睡眠不足は肥満を招きやすいですので、子どもを早く寝かすために、親もちょっとだけ協力が必要なのかもしれません。

【運動をする】まずは家のお手伝いからでもOK

「太っているお子さんは、身体を動かすことをおっくうがることが多いですが、できれば体育の授業に加えて、週に2回程度、運動する習慣をつけるといいですね。運動の種類はなんでもよく、水泳やダンス、バレエ、サッカーなど、お子さんが好きなものを選んでください。 どうしても運動を嫌がるようなら、一緒に歩いて買い物に出かけたり、犬の散歩をしたり、家のことを手伝ってもらうのもお勧めです」

運動が習慣になるまでは、親御さんも一緒に取り組んであげるといいのかもしれません。

こうした対策を実行しても肥満がなかなか改善しない場合は、どうしたらいいのでしょうか。

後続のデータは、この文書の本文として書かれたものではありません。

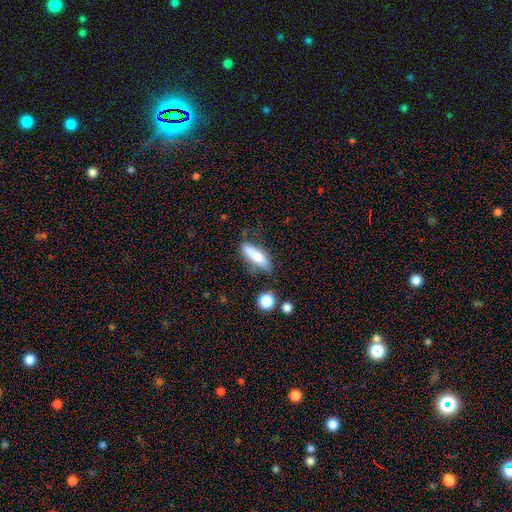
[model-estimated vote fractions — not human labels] A smooth galaxy with no disk features (74%) that is cigar-shaped (59%). Merging: none (59%).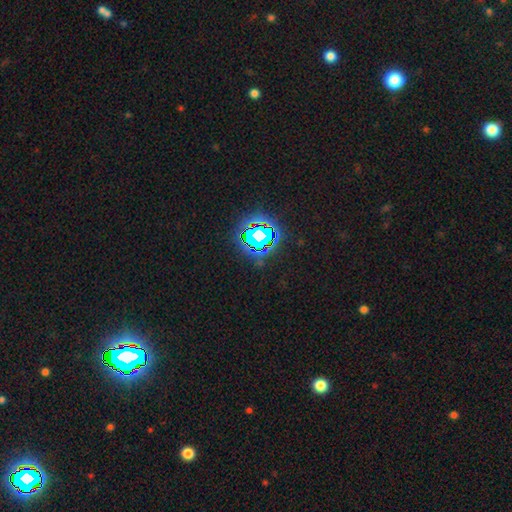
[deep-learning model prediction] Smooth or featured?
  - star or artifact: 81% *
  - smooth: 12%
  - featured or disk: 7%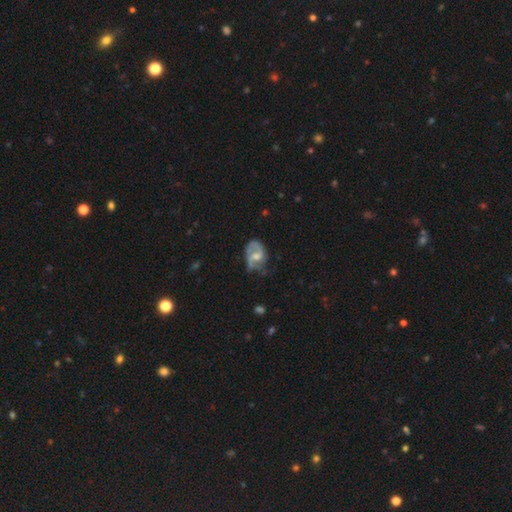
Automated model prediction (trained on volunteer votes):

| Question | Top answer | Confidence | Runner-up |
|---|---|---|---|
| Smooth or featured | featured or disk | 69% | smooth (25%) |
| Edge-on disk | no | 97% | yes (3%) |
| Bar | no | 51% | weak (40%) |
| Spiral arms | yes | 82% | no (18%) |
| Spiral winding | medium | 45% | loose (31%) |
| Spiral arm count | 2 | 64% | can't tell (15%) |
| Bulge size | moderate | 60% | small (25%) |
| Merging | none | 43% | minor disturbance (31%) |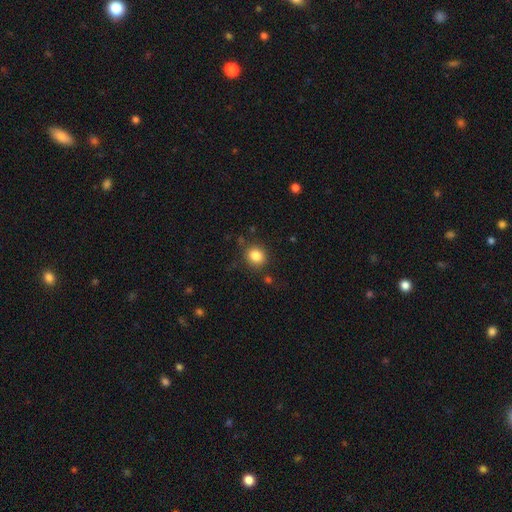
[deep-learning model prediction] A smooth galaxy with no disk features (84%) that is round (79%). Merging: none (84%).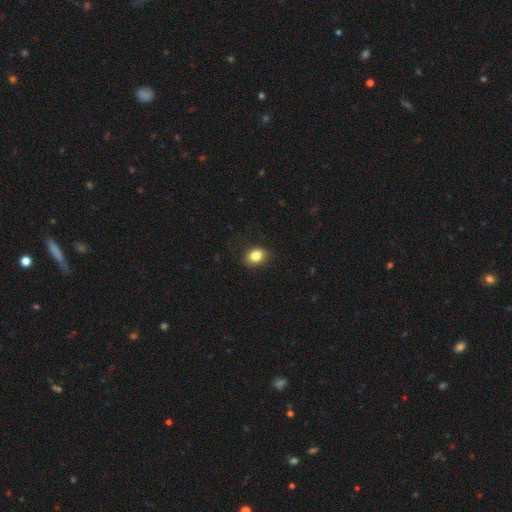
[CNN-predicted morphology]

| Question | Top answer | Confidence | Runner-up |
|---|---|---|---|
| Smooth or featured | smooth | 84% | star or artifact (10%) |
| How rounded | in between | 63% | round (35%) |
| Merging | none | 86% | minor disturbance (10%) |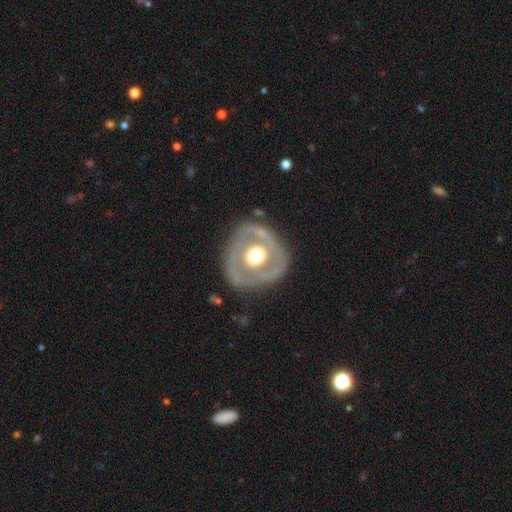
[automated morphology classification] Smooth or featured?
  - featured or disk: 66% *
  - smooth: 29%
  - star or artifact: 5%
Edge-on disk?
  - no: 95% *
  - yes: 5%
Bar?
  - no: 85% *
  - weak: 11%
  - strong: 4%
Spiral arms?
  - no: 73% *
  - yes: 27%
Bulge size?
  - moderate: 60% *
  - large: 32%
  - small: 5%
  - dominant: 2%
  - none: 1%
Merging?
  - none: 76% *
  - minor disturbance: 14%
  - major disturbance: 8%
  - merger: 2%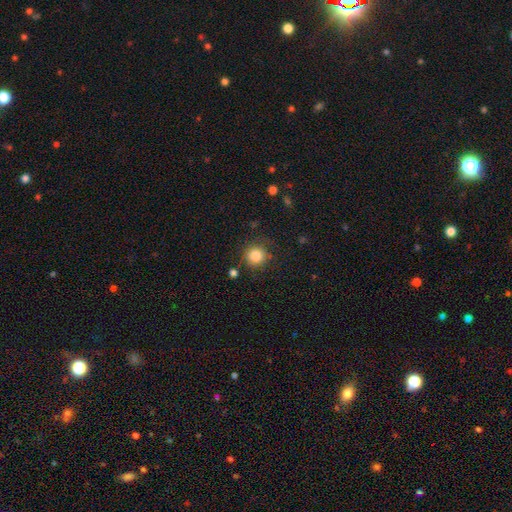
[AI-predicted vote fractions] Q: Smooth or featured?
A: smooth (84%); runner-up: star or artifact (10%)
Q: How rounded?
A: round (93%); runner-up: in between (6%)
Q: Merging?
A: none (82%); runner-up: minor disturbance (11%)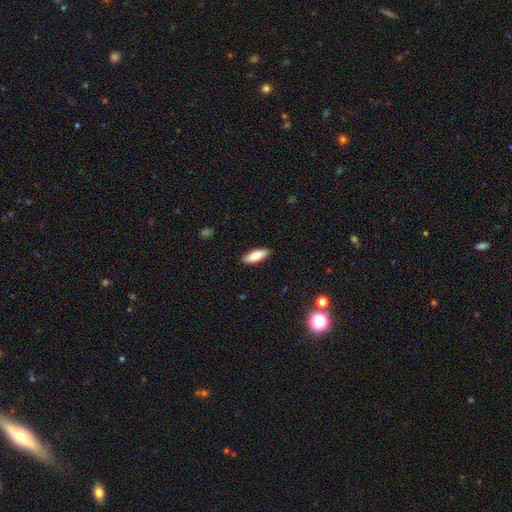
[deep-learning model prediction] This appears to be a smooth galaxy with no disk features (87%) that is in between round and cigar-shaped (67%). Merging: none (88%).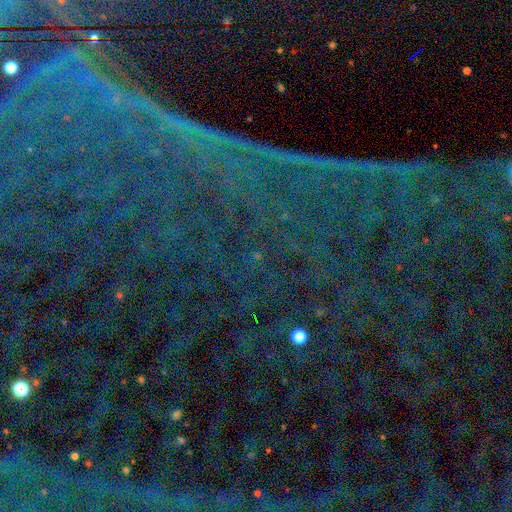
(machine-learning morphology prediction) The model was most divided on "smooth or featured": star or artifact: 87%, smooth: 7%, featured or disk: 6%.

「小児科を受診するようにしてください。小児内分泌学会の専門医や日本肥満学会の肥満症認定医に受診できたらさらにベターです。専門医や認定医は、学会のホームページから検索することができます。前述の対策はすべての基本ではありますが、現状すでに、ウエストを身長で割った数値が0.6を超えていたり、成長曲線に今までの身長・体重をプロットしてみた結果肥満が著しく悪くなっていることに気づいた場合は、早めに小児科を受診するようにしてください」

子どもの肥満は、気づいた時点ですぐに対策をとることが大切です。まずはお子さんのウエストを測ってみてください。身長の半分を超えていたら、今日から改善プログラムをスタートしましょう。

原 光彦さん
東京家政学院大学人間栄養学部人間栄養学科教授、日本大学医学部小児科客員教授。医学博士。1990年、日本大学医学部大学院医学研究科卒。同附属板橋病院勤務などを経て、2000年、都立広尾病院小児科医長。2007年4月~2015年まで、東京都立広尾病院小児科部長。2015年より東京家政学院大学現代生活学部教授。2019年から日本大学医学部小児科客員教授。専門は小児の生活習慣病・メタボリックシンドローム、循環器疾患、スポーツ医学。肥満症診療ガイドライン2017や幼児肥満ガイドなどを執筆するなど、小児期からの肥満・心血管病予防の分野で国内の第一人者。現在も都立広尾病院小児科、日本大学病院小児科、南東北病院小児科で診療を行っている。